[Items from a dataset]
------------

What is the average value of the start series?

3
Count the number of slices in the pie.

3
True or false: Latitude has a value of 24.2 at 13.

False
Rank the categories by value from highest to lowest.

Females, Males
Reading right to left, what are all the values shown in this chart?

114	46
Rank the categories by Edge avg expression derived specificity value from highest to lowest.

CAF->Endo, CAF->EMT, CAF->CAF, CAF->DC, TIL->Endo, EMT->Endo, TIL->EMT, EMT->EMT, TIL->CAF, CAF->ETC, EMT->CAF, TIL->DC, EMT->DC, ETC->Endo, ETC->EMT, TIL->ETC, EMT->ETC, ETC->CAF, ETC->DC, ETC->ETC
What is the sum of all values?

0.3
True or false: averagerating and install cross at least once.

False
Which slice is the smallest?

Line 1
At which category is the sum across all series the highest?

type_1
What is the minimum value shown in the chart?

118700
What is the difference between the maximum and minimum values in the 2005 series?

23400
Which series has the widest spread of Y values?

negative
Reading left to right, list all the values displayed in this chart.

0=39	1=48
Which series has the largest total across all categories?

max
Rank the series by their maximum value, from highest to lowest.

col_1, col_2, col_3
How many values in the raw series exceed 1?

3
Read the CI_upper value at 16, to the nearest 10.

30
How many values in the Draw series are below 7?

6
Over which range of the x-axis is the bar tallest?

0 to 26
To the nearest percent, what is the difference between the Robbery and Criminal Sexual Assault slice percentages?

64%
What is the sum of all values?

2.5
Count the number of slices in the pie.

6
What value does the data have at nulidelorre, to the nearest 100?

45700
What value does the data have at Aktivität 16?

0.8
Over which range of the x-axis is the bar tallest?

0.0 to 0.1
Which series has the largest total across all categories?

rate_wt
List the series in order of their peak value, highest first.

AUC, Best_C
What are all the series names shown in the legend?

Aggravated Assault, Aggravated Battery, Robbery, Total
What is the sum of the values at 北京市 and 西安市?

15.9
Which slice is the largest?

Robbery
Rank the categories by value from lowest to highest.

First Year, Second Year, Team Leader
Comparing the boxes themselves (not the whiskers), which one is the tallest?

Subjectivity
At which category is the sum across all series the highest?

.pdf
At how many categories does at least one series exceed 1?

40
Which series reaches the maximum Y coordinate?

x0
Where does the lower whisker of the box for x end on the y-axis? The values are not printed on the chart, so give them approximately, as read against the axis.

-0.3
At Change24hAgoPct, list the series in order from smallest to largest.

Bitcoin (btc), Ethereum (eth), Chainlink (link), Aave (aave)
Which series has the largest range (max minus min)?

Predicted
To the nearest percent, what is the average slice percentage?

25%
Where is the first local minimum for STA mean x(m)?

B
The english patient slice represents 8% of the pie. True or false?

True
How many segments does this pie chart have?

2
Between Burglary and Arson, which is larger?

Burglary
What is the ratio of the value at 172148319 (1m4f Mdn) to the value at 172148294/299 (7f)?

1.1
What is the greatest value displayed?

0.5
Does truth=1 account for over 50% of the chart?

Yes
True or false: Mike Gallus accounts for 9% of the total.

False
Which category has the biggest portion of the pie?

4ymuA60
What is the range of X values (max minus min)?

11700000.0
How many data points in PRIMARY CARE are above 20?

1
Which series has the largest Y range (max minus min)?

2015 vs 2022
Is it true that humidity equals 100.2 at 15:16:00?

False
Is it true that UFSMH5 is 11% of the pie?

------------

> _Task prompt_:
Pick out every line in the entries above that contains the word "range", and copy each one.

> _Answer to this exercise_:
Over which range of the x-axis is the bar tallest?
Over which range of the x-axis is the bar tallest?
Which series has the largest range (max minus min)?
What is the range of X values (max minus min)?
Which series has the largest Y range (max minus min)?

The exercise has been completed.